## EXERCISE PROMPT
Beginning at the line containing "X024600Y007180D03*", repeat each line below exactly up to and including the line containing "output Z,Y,X,W;". Do not repeat the pictures.

◆ ◆ ◆ ◆ ◆ ◆ ◆

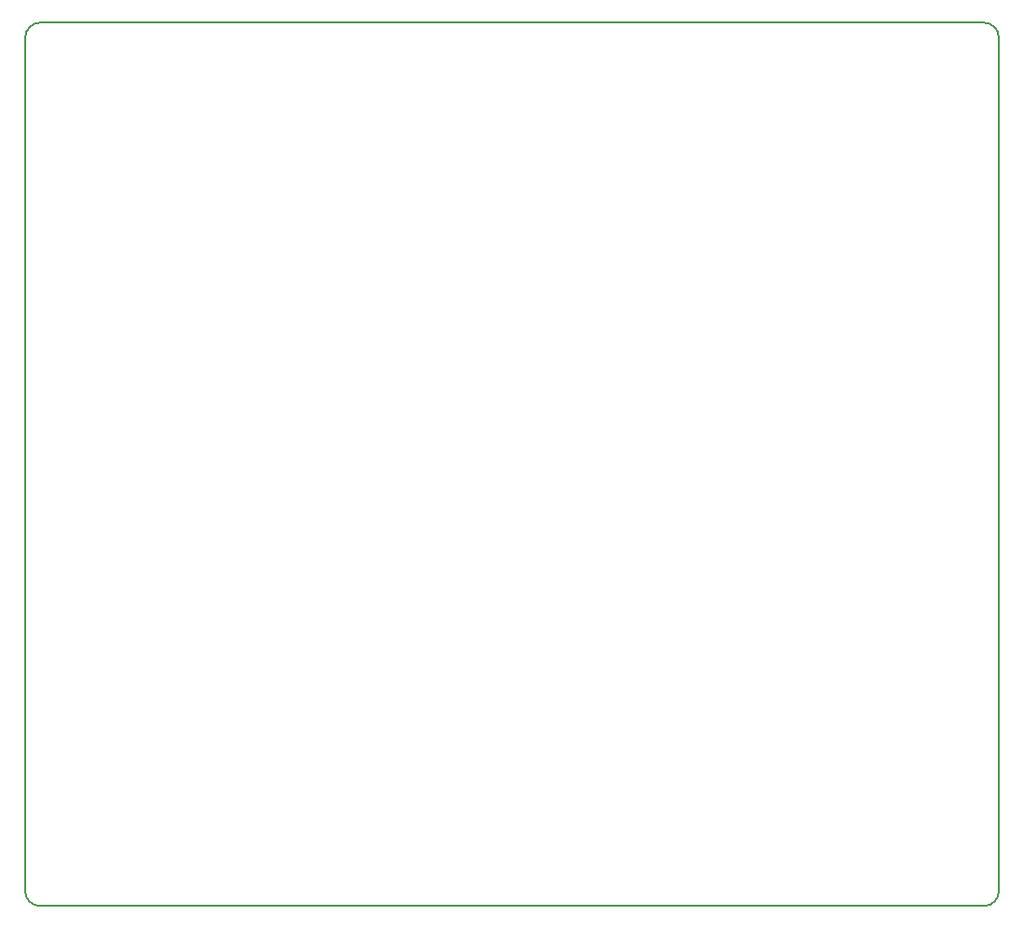
<source format=gbr>
G04 #@! TF.GenerationSoftware,KiCad,Pcbnew,(5.0.0)*
G04 #@! TF.CreationDate,2018-12-13T17:11:31-06:00*
G04 #@! TF.ProjectId,fk-atlas,666B2D61746C61732E6B696361645F70,rev?*
G04 #@! TF.SameCoordinates,Original*
G04 #@! TF.FileFunction,Profile,NP*
%FSLAX46Y46*%
G04 Gerber Fmt 4.6, Leading zero omitted, Abs format (unit mm)*
G04 Created by KiCad (PCBNEW (5.0.0)) date 12/13/18 17:11:31*
%MOMM*%
%LPD*%
G01*
G04 APERTURE LIST*
%ADD10C,0.150000*%
G04 APERTURE END LIST*
D10*
X115747800Y-136321800D02*
G75*
G03X117094000Y-137668000I1346200J0D01*
G01*
X202793600Y-137668000D02*
G75*
G03X204139800Y-136321800I0J1346200D01*
G01*
X204139800Y-58750200D02*
G75*
G03X202793600Y-57404000I-1346200J0D01*
G01*
X117094000Y-57404000D02*
G75*
G03X115747800Y-58750200I0J-1346200D01*
G01*
X115747800Y-136321800D02*
X115747800Y-58750200D01*
X202793600Y-137668000D02*
X117094000Y-137668000D01*
X204139800Y-58750200D02*
X204139800Y-136321800D01*
X117094000Y-57404000D02*
X202793600Y-57404000D01*
M02*

</source>
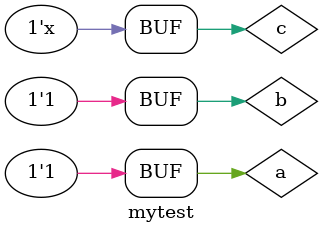
<source format=v>
`timescale 1 ns/10 ps

module mytest();

reg a,b,c;

initial begin
// fill in this blank
   a = 1;
	b = 0;
	c = 0;
	#50;
	
	a = 0;
	b = 0;
	c = 0;
	#50;
	
	a = 0;
	b = 1;
	#100;
	
	a = 1;
	b = 1;
end

always
begin
	if (b == 1)
	begin
		c = ~c;
		#20;
		if (c == 1)
		  $display("Hello World!");
	end
	else
	begin
		#50;
	end
end
endmodule

</source>
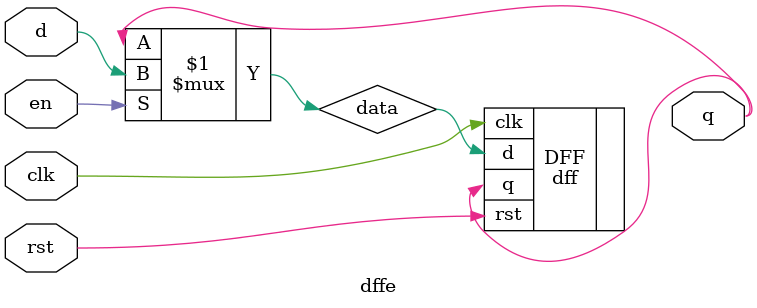
<source format=v>
module dffe (en, q, d, clk, rst);
input en, d, clk, rst;
output q;
wire data;

assign data = en ? d : q;

dff DFF(.d(data), .q(q), .clk(clk), .rst(rst));

endmodule
</source>
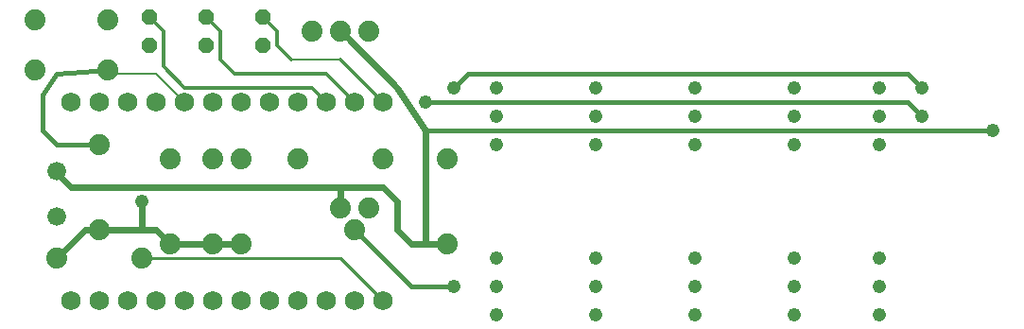
<source format=gbl>
G75*
%MOIN*%
%OFA0B0*%
%FSLAX24Y24*%
%IPPOS*%
%LPD*%
%AMOC8*
5,1,8,0,0,1.08239X$1,22.5*
%
%ADD10C,0.0690*%
%ADD11C,0.0740*%
%ADD12C,0.0660*%
%ADD13OC8,0.0560*%
%ADD14C,0.0240*%
%ADD15C,0.0476*%
%ADD16C,0.0160*%
%ADD17C,0.0100*%
%ADD18C,0.0120*%
%ADD19C,0.0080*%
D10*
X002600Y001680D03*
X003600Y001680D03*
X004600Y001680D03*
X005600Y001680D03*
X006600Y001680D03*
X007600Y001680D03*
X008600Y001680D03*
X009600Y001680D03*
X010600Y001680D03*
X011600Y001680D03*
X012600Y001680D03*
X013600Y001680D03*
X013600Y008680D03*
X012600Y008680D03*
X011600Y008680D03*
X010600Y008680D03*
X009600Y008680D03*
X008600Y008680D03*
X007600Y008680D03*
X006600Y008680D03*
X005600Y008680D03*
X004600Y008680D03*
X003600Y008680D03*
X002600Y008680D03*
D11*
X001320Y009790D03*
X003880Y009790D03*
X003880Y011570D03*
X001320Y011570D03*
X011100Y011180D03*
X012100Y011180D03*
X013100Y011180D03*
X003600Y007180D03*
X006100Y006680D03*
X007600Y006680D03*
X008600Y006680D03*
X010600Y006680D03*
X013600Y006680D03*
X015850Y006680D03*
X013100Y004930D03*
X012100Y004930D03*
X012600Y004180D03*
X015850Y003680D03*
X008600Y003680D03*
X007600Y003680D03*
X006100Y003680D03*
X005100Y003180D03*
X003600Y004180D03*
X002100Y003180D03*
D12*
X002100Y004643D03*
X002100Y006217D03*
D13*
X005350Y010680D03*
X007350Y010680D03*
X009350Y010680D03*
X009350Y011680D03*
X007350Y011680D03*
X005350Y011680D03*
D14*
X012350Y010930D02*
X014100Y009180D01*
X015100Y007680D01*
X015100Y003680D01*
X015850Y003680D01*
X015100Y003680D02*
X014600Y003680D01*
X014100Y004180D01*
X014100Y005180D01*
X013600Y005680D01*
X012100Y005680D01*
X012100Y004930D01*
X012100Y005680D02*
X002600Y005680D01*
X002100Y006180D01*
X005100Y005180D02*
X005100Y004180D01*
X003600Y004180D01*
X003100Y004180D01*
X002100Y003180D01*
X005100Y004180D02*
X005600Y004180D01*
X006100Y003680D01*
X007600Y003680D01*
X008600Y003680D01*
D15*
X005100Y005180D03*
X015100Y008680D03*
X016100Y009180D03*
X017600Y009180D03*
X017600Y008180D03*
X017600Y007180D03*
X021100Y007180D03*
X021100Y008180D03*
X021100Y009180D03*
X024600Y009180D03*
X024600Y008180D03*
X024600Y007180D03*
X028100Y007180D03*
X028100Y008180D03*
X028100Y009180D03*
X031100Y009180D03*
X032600Y009180D03*
X032600Y008180D03*
X031100Y008180D03*
X031100Y007180D03*
X035100Y007680D03*
X031100Y003180D03*
X031100Y002180D03*
X031100Y001180D03*
X028100Y001180D03*
X028100Y002180D03*
X028100Y003180D03*
X024600Y003180D03*
X024600Y002180D03*
X024600Y001180D03*
X021100Y001180D03*
X021100Y002180D03*
X021100Y003180D03*
X017600Y003180D03*
X017600Y002180D03*
X016100Y002180D03*
X017600Y001180D03*
D16*
X016100Y002180D02*
X014600Y002180D01*
X012600Y004180D01*
X003600Y007180D02*
X002100Y007180D01*
X001600Y007680D01*
X001600Y008930D01*
X002100Y009680D01*
X003880Y009790D01*
X015100Y008680D02*
X032100Y008680D01*
X032600Y008180D01*
X035100Y007680D02*
X015100Y007680D01*
X016100Y009180D02*
X016600Y009680D01*
X032100Y009680D01*
X032600Y009180D01*
D17*
X013600Y001680D02*
X012100Y003180D01*
X005100Y003180D01*
X002100Y006180D02*
X002100Y006217D01*
D18*
X005850Y009930D02*
X006600Y009180D01*
X011100Y009180D01*
X011600Y008680D01*
X011600Y009680D02*
X012600Y008680D01*
X013600Y008680D02*
X012100Y010180D01*
X011600Y009680D02*
X008350Y009680D01*
X007850Y010180D01*
X007850Y011180D01*
X007350Y011680D01*
X005850Y011180D02*
X005850Y009930D01*
X005850Y011180D02*
X005350Y011680D01*
X009350Y011680D02*
X009850Y011180D01*
X009850Y010680D01*
X010350Y010180D01*
X012100Y011180D02*
X012350Y010930D01*
D19*
X012100Y010180D02*
X010350Y010180D01*
X006600Y008680D02*
X005600Y009680D01*
X004100Y009680D01*
X003880Y009790D01*
M02*

</source>
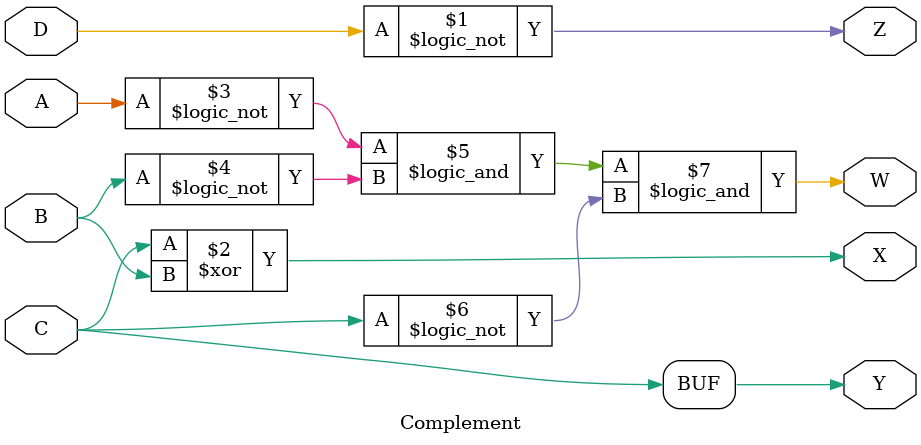
<source format=v>
module Complement(A,B,C,D,W,X,Y,Z);
input A,B,C,D;
output Z,Y,X,W;
assign Z=!D;
assign Y=C;
assign X=C^B;
assign W=(!A&&!B&&!C);
endmodule 

</source>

◆ ◆ ◆ ◆ ◆ ◆ ◆

## SOLUTION TO THIS TASK
X024600Y007180D03*
X028100Y007180D03*
X028100Y008180D03*
X028100Y009180D03*
X031100Y009180D03*
X032600Y009180D03*
X032600Y008180D03*
X031100Y008180D03*
X031100Y007180D03*
X035100Y007680D03*
X031100Y003180D03*
X031100Y002180D03*
X031100Y001180D03*
X028100Y001180D03*
X028100Y002180D03*
X028100Y003180D03*
X024600Y003180D03*
X024600Y002180D03*
X024600Y001180D03*
X021100Y001180D03*
X021100Y002180D03*
X021100Y003180D03*
X017600Y003180D03*
X017600Y002180D03*
X016100Y002180D03*
X017600Y001180D03*
D16*
X016100Y002180D02*
X014600Y002180D01*
X012600Y004180D01*
X003600Y007180D02*
X002100Y007180D01*
X001600Y007680D01*
X001600Y008930D01*
X002100Y009680D01*
X003880Y009790D01*
X015100Y008680D02*
X032100Y008680D01*
X032600Y008180D01*
X035100Y007680D02*
X015100Y007680D01*
X016100Y009180D02*
X016600Y009680D01*
X032100Y009680D01*
X032600Y009180D01*
D17*
X013600Y001680D02*
X012100Y003180D01*
X005100Y003180D01*
X002100Y006180D02*
X002100Y006217D01*
D18*
X005850Y009930D02*
X006600Y009180D01*
X011100Y009180D01*
X011600Y008680D01*
X011600Y009680D02*
X012600Y008680D01*
X013600Y008680D02*
X012100Y010180D01*
X011600Y009680D02*
X008350Y009680D01*
X007850Y010180D01*
X007850Y011180D01*
X007350Y011680D01*
X005850Y011180D02*
X005850Y009930D01*
X005850Y011180D02*
X005350Y011680D01*
X009350Y011680D02*
X009850Y011180D01*
X009850Y010680D01*
X010350Y010180D01*
X012100Y011180D02*
X012350Y010930D01*
D19*
X012100Y010180D02*
X010350Y010180D01*
X006600Y008680D02*
X005600Y009680D01*
X004100Y009680D01*
X003880Y009790D01*
M02*

</source>
<source format=v>
module Complement(A,B,C,D,W,X,Y,Z);
input A,B,C,D;
output Z,Y,X,W;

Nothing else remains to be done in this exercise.